• [What the task requires] Reproduce word for word, from the entries below, the line with "M362,12L374,54L363,57L352,15Z", the line with "M216,389L219,400L205,404L202,393Z", and every line between them, and nothing more.

Collected data entries
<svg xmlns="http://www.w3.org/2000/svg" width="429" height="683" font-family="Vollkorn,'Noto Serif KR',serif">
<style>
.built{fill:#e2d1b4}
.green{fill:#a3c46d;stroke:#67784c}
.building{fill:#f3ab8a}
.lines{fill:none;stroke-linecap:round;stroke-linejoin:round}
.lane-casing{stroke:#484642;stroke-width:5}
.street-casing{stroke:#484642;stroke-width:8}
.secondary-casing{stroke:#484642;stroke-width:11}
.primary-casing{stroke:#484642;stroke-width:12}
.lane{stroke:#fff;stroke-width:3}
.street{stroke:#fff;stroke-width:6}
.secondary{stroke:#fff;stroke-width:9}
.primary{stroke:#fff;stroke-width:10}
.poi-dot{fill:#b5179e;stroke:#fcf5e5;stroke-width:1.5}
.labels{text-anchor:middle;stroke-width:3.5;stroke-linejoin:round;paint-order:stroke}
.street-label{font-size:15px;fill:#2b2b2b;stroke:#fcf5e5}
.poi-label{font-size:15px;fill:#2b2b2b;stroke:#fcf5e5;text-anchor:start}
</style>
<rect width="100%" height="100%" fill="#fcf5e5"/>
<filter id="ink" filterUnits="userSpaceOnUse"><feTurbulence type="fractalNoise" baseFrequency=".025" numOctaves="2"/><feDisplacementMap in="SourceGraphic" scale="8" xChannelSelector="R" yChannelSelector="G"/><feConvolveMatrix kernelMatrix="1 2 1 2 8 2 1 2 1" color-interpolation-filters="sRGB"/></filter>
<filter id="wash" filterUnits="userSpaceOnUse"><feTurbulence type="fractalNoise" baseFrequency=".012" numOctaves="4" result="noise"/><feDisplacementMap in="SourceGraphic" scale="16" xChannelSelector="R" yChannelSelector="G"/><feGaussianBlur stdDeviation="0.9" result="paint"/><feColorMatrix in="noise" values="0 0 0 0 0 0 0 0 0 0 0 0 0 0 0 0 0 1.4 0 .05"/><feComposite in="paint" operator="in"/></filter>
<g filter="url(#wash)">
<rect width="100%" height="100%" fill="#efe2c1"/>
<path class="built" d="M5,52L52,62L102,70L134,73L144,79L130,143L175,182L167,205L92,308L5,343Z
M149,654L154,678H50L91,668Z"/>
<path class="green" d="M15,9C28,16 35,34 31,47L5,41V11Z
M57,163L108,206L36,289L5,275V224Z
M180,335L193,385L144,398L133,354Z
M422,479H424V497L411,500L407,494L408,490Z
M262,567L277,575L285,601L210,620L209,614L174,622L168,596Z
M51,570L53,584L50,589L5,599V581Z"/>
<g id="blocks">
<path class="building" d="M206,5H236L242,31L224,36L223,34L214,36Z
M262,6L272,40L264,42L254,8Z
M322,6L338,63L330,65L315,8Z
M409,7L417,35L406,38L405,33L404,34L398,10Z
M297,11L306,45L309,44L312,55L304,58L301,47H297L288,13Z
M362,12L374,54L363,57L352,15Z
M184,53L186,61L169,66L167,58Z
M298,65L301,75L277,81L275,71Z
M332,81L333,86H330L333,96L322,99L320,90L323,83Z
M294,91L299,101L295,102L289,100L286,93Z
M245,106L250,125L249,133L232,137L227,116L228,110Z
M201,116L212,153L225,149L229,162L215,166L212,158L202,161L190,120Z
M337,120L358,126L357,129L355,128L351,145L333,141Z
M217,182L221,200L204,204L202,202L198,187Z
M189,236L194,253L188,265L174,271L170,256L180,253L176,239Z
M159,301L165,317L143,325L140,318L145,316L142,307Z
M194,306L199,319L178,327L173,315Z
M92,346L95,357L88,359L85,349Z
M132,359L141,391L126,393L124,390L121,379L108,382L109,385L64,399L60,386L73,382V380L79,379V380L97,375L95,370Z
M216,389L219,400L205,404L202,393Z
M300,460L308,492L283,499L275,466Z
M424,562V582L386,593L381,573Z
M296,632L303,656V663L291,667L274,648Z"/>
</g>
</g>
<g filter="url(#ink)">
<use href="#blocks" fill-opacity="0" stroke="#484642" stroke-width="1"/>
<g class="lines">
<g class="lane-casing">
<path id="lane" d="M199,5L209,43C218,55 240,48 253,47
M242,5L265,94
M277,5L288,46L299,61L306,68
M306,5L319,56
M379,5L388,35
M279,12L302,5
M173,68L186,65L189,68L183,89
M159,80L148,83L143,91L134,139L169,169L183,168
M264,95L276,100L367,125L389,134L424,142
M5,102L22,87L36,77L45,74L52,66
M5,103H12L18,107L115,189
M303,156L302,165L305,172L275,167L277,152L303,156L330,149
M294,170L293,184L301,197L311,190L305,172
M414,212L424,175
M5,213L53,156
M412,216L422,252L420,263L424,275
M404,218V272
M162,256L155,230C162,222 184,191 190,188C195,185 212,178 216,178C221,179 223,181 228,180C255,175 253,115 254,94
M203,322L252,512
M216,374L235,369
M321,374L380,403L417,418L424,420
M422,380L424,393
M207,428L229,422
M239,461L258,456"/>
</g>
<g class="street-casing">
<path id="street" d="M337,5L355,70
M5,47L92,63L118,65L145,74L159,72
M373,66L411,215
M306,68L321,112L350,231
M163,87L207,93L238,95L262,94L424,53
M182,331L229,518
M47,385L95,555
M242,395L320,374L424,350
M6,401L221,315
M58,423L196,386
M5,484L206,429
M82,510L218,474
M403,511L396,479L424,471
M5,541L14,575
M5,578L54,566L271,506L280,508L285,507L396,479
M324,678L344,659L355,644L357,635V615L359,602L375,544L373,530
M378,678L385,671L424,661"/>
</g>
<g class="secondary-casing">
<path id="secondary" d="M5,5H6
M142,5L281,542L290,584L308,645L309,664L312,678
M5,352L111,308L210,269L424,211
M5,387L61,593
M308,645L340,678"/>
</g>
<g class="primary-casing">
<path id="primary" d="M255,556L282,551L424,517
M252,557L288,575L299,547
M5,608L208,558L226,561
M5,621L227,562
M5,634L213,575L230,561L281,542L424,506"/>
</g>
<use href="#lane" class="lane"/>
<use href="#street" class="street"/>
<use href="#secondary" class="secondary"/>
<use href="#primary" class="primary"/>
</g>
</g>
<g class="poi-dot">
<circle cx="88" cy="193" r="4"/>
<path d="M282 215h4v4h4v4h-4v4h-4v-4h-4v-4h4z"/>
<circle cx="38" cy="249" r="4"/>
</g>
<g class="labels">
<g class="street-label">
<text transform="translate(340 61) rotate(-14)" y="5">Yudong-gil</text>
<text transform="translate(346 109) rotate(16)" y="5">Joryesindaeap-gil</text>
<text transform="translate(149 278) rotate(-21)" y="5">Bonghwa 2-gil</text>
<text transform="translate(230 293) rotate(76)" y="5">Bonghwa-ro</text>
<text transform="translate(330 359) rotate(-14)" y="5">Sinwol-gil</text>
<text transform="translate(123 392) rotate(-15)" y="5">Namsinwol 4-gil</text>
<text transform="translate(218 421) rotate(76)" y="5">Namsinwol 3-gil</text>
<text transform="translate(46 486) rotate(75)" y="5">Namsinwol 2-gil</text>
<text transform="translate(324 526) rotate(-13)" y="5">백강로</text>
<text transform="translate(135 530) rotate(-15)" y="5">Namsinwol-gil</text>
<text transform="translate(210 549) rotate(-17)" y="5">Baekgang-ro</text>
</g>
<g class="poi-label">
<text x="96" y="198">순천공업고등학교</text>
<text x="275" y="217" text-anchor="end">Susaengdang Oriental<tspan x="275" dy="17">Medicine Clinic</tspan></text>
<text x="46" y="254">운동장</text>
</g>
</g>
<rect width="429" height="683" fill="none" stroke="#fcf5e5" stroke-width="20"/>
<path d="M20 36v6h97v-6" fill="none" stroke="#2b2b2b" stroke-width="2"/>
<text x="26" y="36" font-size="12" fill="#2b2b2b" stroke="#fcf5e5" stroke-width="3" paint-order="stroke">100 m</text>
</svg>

• [Answer box]
M362,12L374,54L363,57L352,15Z
M184,53L186,61L169,66L167,58Z
M298,65L301,75L277,81L275,71Z
M332,81L333,86H330L333,96L322,99L320,90L323,83Z
M294,91L299,101L295,102L289,100L286,93Z
M245,106L250,125L249,133L232,137L227,116L228,110Z
M201,116L212,153L225,149L229,162L215,166L212,158L202,161L190,120Z
M337,120L358,126L357,129L355,128L351,145L333,141Z
M217,182L221,200L204,204L202,202L198,187Z
M189,236L194,253L188,265L174,271L170,256L180,253L176,239Z
M159,301L165,317L143,325L140,318L145,316L142,307Z
M194,306L199,319L178,327L173,315Z
M92,346L95,357L88,359L85,349Z
M132,359L141,391L126,393L124,390L121,379L108,382L109,385L64,399L60,386L73,382V380L79,379V380L97,375L95,370Z
M216,389L219,400L205,404L202,393Z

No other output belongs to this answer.